For the records shown below, return an exact copy that excludes the pictures.

★ ★ ★ ★

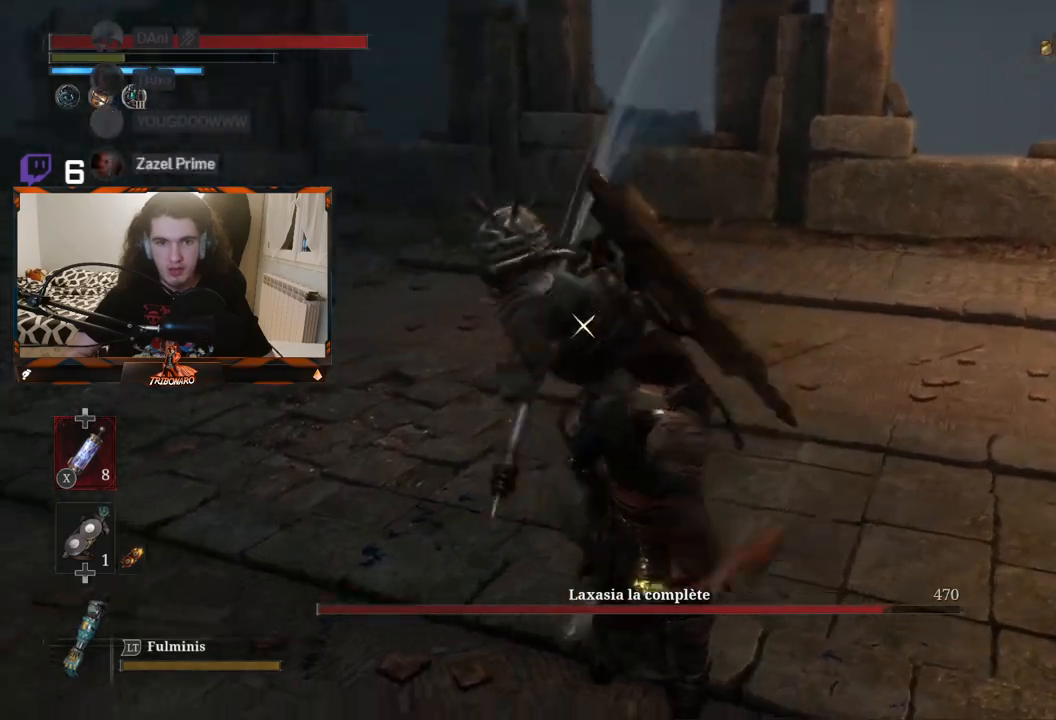
{"buttons": [], "left_stick": "center", "right_stick": "center", "events": [[17, "L1", "down"], [183, "L1", "up"]]}
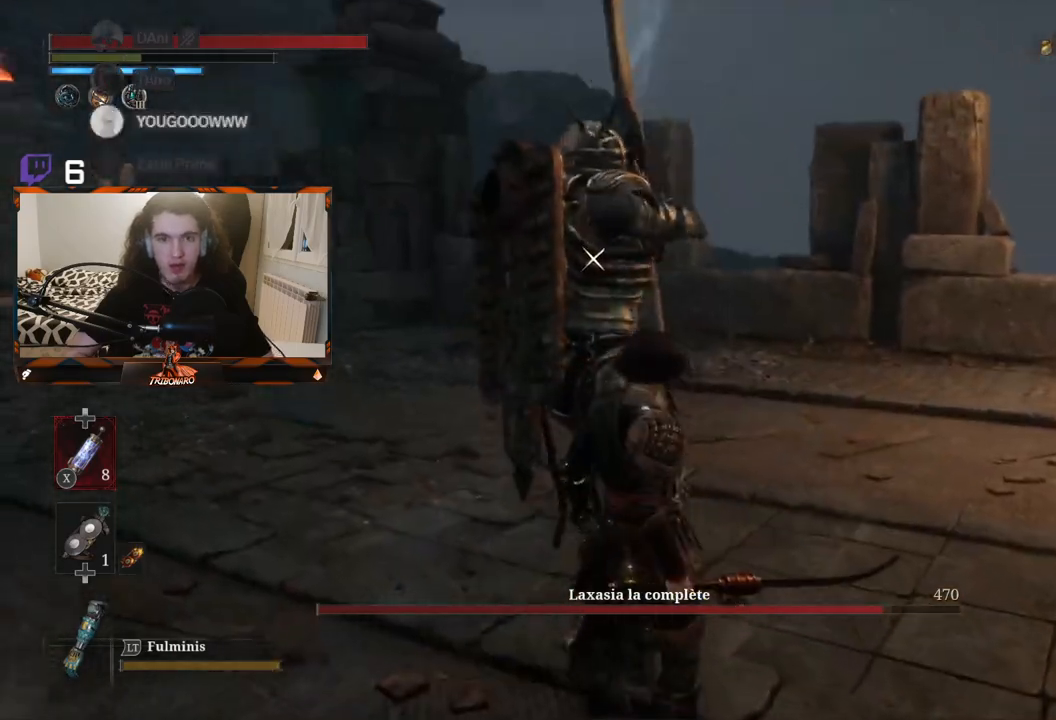
{"buttons": [], "left_stick": "center", "right_stick": "center", "events": []}
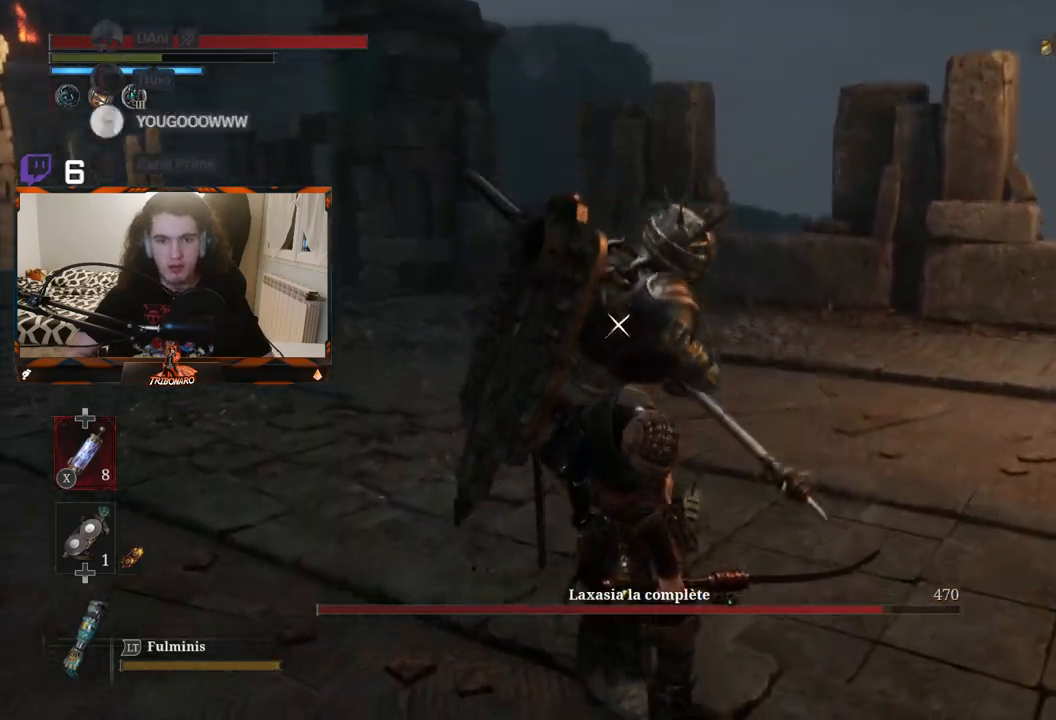
{"buttons": ["L1"], "left_stick": "center", "right_stick": "center", "events": [[417, "L1", "down"]]}
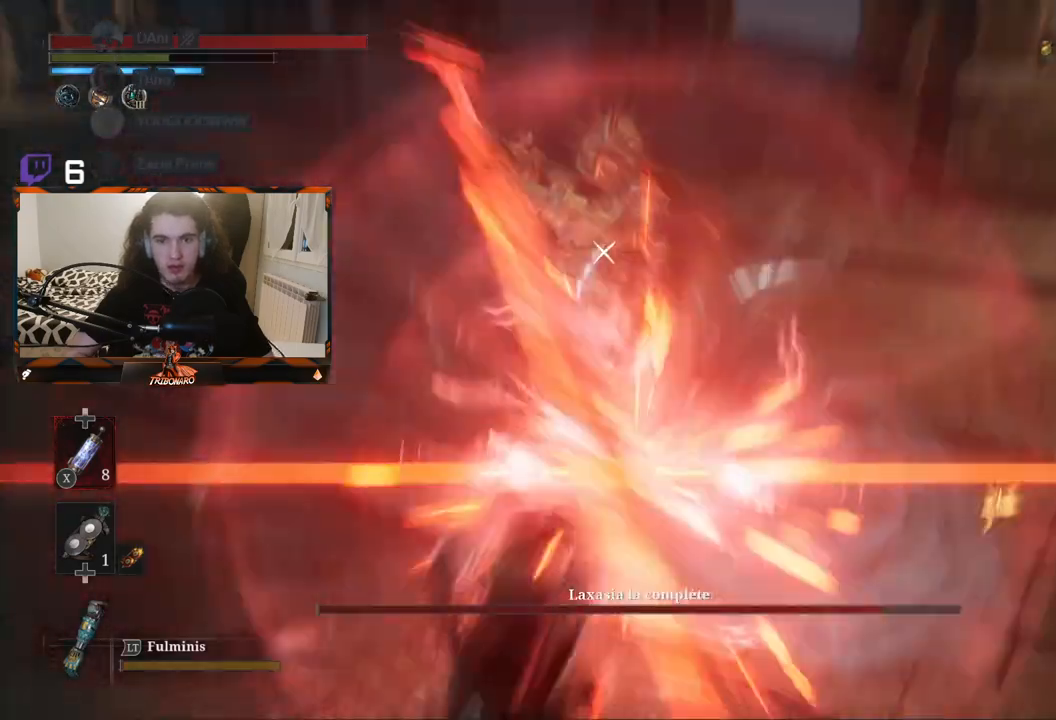
{"buttons": [], "left_stick": "center", "right_stick": "center", "events": [[83, "L1", "up"]]}
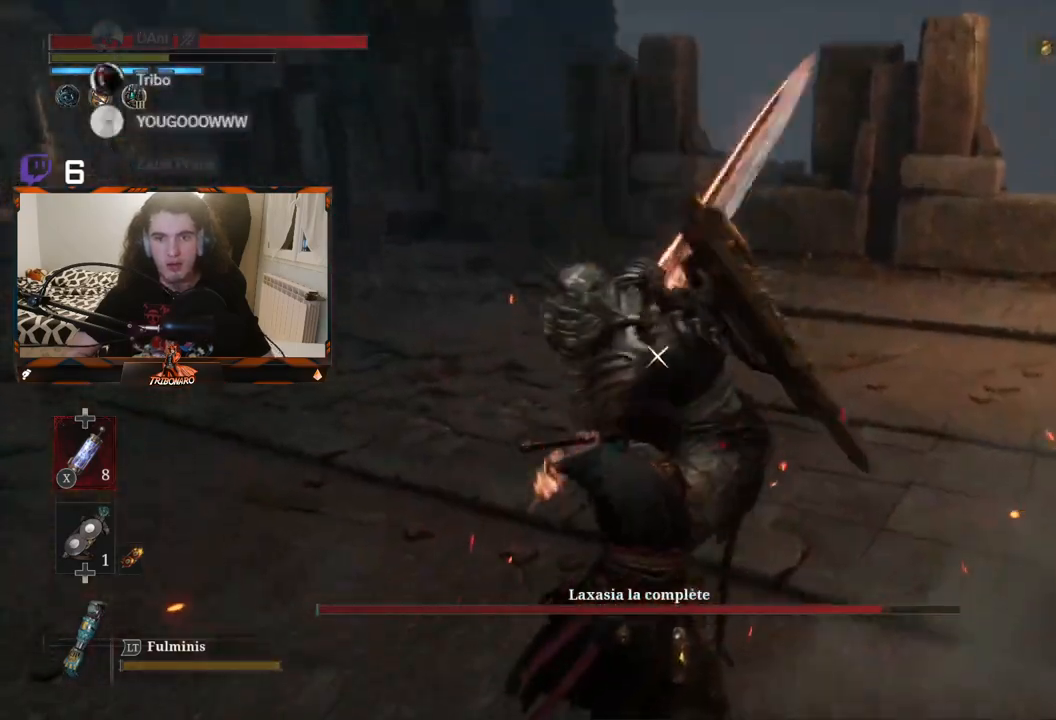
{"buttons": [], "left_stick": "center", "right_stick": "center", "events": [[50, "L1", "down"], [167, "L1", "up"]]}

★ ★ ★ ★

Output below =
{"buttons": [], "left_stick": "center", "right_stick": "center", "events": [[17, "L1", "down"], [183, "L1", "up"]]}
{"buttons": [], "left_stick": "center", "right_stick": "center", "events": []}
{"buttons": ["L1"], "left_stick": "center", "right_stick": "center", "events": [[417, "L1", "down"]]}
{"buttons": [], "left_stick": "center", "right_stick": "center", "events": [[83, "L1", "up"]]}
{"buttons": [], "left_stick": "center", "right_stick": "center", "events": [[50, "L1", "down"], [167, "L1", "up"]]}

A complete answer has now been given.